As Mr. Reed has not touched this point in his pamphlet, or furnished his friends with a single argument to defend him, against a charge supported by authentic proofs from public records, the public have very justly pronounced him guilty. If certificates can be produced of his oaths of abjuration and allegiance, agreeable to law, why have they not been published? If he is not defranchised[TN] of the rights of citizenship, why was his vote refused at the last election? or is this one of the subjects reserved for "legal examination?" and if so, why does he not suspend the public opinion by such information?
[M] By the "dispensation from this engagement," above mentioned, is meant, that the oath prescribed by the constitution was dispensed with, and many members of Assembly were permitted to take another oath, in which they were not bound to support the constitution.

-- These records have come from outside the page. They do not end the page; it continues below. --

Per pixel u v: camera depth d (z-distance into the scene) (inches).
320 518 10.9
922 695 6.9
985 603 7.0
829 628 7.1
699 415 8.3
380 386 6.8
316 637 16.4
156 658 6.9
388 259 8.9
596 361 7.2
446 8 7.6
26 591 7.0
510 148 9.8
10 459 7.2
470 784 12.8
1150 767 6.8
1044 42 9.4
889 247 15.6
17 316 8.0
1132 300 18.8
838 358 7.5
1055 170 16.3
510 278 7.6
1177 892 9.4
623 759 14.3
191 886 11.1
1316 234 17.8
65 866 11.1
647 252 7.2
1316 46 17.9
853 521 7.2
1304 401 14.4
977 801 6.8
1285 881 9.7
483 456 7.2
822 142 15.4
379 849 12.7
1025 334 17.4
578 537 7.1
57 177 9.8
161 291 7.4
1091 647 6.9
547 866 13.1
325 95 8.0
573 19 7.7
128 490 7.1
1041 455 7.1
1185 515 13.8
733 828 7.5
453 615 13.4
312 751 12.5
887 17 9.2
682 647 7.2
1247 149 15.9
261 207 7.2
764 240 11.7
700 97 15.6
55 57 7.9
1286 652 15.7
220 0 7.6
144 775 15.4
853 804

[N] That this opinion was not entertained by Congress, may reasonably be inferred from the following letter:
"Philadelphia, 12th September, 1778.
"SIR,—His excellency, General Washington, having recommended to Congress the appointment of a General of horse, the House took that subject under consideration the 10th instant, when you were unanimously elected Brigadier and commander of the cavalry in the service of the United States.
"From the general view above mentioned, you will perceive, sir, the earnest desire of the house, that you will accept a commission, and enter as early as your convenience will admit of, upon the duties of the office; and I flatter myself with hopes of congratulating you in a few days upon this occasion.
"I have the honour to be, with particular regard and esteem, sir, your most humble servant,
HENRY LAURENS, "The Hon. Brigadier-General Cadwalader. "President of Congress,"
But not wishing to have it suggested, that I entered into the service at so late a period of the war for the sake of rank, as the French treaty had taken place, and I had conceived all offensive operations at an end, I declined the appointment in these terms.
Maryland, 19th September, 1778.
SIR,—I have the highest sense of the honour conferred upon me by Congress, in appointing me a Brigadier in the Continental service, with the command of the cavalry, more particularly as the voice of Congress was unanimous.
I cannot consent to enter into the service at this time, as the war appears to me to be near the close. But should any misfortune give an unhappy turn to our affairs, I shall immediately apply to Congress for a command in the army.
I have the honour to be, with the greatest regard and esteem, your excellency's most obedient humble servant,
JOHN CADWALADER. His Excellency Henry Laurens, Esq., President of Congress.